Safely across the river, our route lay around a rocky headland on a faint but obvious trail, cutting inland past the
grassy knoll of Rubha Buidhe. Before us now lay one of the most sensational spots on Skye: the sloping shoreline of Loch nan Leachd, where the magnificent peaks of the Southern Cuillins stare down from on high.
From this point, it was all about the Bad Step. A sequence of sloping gabbro intrusions block the path to the security of Loch Coruisk, but I knew that only one was a serious obstacle. At first, I told myself that each little scuttle across the slabs must be the Bad Step, thinking, “well, I don’t know what all the fuss is about,” and then – bang! The real deal confronted me.
Fear not. Once you have climbed into a large notch and edged out on to the slab, follow the fault line in the rock. Once committed, the angle is kind.
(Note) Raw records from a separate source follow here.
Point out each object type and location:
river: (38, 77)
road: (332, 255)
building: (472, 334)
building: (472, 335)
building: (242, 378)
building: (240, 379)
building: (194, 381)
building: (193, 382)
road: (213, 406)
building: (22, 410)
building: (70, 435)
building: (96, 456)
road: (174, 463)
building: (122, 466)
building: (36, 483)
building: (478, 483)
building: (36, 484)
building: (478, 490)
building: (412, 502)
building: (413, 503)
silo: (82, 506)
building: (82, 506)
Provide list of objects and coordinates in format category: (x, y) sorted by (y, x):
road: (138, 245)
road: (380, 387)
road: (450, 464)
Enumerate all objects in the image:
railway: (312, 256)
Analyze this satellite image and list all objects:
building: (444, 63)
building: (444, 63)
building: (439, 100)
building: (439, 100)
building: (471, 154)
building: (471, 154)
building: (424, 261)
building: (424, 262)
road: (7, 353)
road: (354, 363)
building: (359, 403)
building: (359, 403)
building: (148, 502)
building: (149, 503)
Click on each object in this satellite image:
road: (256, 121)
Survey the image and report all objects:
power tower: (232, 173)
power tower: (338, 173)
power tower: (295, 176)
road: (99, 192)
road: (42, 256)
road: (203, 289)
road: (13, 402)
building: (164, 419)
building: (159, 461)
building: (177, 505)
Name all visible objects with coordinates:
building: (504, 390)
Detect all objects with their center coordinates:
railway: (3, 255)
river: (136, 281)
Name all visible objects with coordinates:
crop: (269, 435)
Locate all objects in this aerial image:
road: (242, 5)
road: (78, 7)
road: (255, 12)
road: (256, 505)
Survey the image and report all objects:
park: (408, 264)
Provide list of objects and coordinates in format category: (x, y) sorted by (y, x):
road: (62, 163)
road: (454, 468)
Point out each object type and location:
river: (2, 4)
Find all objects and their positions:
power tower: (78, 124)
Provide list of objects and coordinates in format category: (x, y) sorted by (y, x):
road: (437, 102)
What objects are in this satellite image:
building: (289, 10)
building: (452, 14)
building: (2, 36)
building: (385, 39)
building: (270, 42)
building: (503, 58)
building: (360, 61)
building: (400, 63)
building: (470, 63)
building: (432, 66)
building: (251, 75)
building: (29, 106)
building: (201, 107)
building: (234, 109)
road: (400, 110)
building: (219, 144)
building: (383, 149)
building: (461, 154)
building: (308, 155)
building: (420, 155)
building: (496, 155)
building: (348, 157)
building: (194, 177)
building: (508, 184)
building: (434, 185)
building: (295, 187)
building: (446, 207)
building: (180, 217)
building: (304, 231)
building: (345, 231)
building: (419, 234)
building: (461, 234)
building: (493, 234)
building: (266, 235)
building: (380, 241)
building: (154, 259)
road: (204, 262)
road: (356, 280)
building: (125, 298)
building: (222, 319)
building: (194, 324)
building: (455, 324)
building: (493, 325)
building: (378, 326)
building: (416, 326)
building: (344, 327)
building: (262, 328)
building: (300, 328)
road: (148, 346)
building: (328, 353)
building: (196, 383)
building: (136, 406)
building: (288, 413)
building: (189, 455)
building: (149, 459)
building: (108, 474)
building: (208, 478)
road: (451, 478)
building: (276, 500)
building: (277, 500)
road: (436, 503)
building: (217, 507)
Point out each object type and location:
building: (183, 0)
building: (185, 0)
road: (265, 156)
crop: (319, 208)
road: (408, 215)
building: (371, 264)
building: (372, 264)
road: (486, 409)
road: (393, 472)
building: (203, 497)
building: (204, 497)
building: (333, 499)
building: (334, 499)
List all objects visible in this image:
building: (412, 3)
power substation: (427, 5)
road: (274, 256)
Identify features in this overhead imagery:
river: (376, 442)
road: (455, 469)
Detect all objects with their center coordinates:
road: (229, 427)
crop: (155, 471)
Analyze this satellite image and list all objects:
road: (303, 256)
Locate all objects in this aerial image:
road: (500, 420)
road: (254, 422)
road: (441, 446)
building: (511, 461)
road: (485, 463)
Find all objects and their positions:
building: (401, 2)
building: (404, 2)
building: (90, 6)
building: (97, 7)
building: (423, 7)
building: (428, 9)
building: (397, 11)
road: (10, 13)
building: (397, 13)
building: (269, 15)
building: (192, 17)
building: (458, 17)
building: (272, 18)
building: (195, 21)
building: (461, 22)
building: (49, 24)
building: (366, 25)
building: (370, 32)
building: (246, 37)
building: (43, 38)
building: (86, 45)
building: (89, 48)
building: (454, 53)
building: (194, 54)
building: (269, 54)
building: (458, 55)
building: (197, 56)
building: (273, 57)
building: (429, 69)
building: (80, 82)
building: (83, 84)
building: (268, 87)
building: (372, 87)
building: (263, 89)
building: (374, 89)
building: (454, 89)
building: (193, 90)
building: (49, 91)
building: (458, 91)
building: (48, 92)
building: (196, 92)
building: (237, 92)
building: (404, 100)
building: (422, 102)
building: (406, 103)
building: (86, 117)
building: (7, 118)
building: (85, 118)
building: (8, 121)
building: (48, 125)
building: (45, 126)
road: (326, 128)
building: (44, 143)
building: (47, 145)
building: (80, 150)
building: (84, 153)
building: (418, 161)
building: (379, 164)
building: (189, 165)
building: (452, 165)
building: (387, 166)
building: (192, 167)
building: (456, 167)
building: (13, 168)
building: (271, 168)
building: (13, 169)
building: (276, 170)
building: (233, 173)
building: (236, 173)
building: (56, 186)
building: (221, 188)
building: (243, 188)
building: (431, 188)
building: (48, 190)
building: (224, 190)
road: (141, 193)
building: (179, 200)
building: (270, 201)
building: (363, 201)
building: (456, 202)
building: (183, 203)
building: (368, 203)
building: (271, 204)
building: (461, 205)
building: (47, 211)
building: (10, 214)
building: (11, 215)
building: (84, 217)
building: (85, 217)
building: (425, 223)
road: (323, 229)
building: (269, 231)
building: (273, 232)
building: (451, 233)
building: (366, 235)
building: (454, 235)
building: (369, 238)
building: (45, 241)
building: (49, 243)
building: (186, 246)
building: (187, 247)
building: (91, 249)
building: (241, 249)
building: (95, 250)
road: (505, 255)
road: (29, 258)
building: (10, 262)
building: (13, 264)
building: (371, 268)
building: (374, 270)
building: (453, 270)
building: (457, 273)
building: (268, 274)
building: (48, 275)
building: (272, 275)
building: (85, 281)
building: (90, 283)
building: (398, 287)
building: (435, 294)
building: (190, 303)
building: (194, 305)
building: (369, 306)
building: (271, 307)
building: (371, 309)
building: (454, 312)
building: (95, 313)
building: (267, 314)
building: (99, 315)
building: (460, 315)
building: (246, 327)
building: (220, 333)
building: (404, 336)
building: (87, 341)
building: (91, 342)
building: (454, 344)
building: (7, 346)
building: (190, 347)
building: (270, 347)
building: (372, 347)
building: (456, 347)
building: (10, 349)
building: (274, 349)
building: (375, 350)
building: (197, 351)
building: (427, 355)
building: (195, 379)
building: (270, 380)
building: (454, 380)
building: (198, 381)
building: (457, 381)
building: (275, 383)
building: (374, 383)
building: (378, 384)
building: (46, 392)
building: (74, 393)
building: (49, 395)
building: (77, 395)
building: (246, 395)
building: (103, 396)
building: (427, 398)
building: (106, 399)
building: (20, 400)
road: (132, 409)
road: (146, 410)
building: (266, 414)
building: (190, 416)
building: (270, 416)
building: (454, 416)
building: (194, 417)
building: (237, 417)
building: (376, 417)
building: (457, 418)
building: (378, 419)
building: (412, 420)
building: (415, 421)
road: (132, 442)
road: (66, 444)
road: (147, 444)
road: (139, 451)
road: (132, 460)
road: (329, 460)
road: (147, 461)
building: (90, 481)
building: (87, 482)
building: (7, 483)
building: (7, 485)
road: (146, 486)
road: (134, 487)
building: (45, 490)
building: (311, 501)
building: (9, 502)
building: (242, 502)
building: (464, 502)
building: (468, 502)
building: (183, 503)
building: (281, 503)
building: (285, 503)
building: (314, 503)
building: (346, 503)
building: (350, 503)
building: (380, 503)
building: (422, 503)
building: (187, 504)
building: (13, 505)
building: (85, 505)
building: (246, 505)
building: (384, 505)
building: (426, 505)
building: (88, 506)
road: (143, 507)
Ah the relief! Within a couple of minutes we were skipping across a little sandy beach. Just around the corner we came to the magnificent sight of Loch Coruisk – a sweeping rock basin crowned by a towering tightrope of dark crags and sharp pinnacles. At last we could relax, knowing the worst was over. The long ambling return followed the southern shore of the loch, taking a zig-zag path that rose to the Druim Hain ridge. At the high point, a dramatic panorama of the Black Cuillins unfolded, the ridge appearing like a gigantic wall poster. Across the valley, the Red Hills’ scree slopes seemed tame by comparison.
The steep, stony path led us back to the comfort of Glen Sligachan, before joining the main track back to the car park. A well-earned drink at the hotel bar tasted sweet as we retold our tale of derring-do, and eagerly began plotting our next bothy adventure.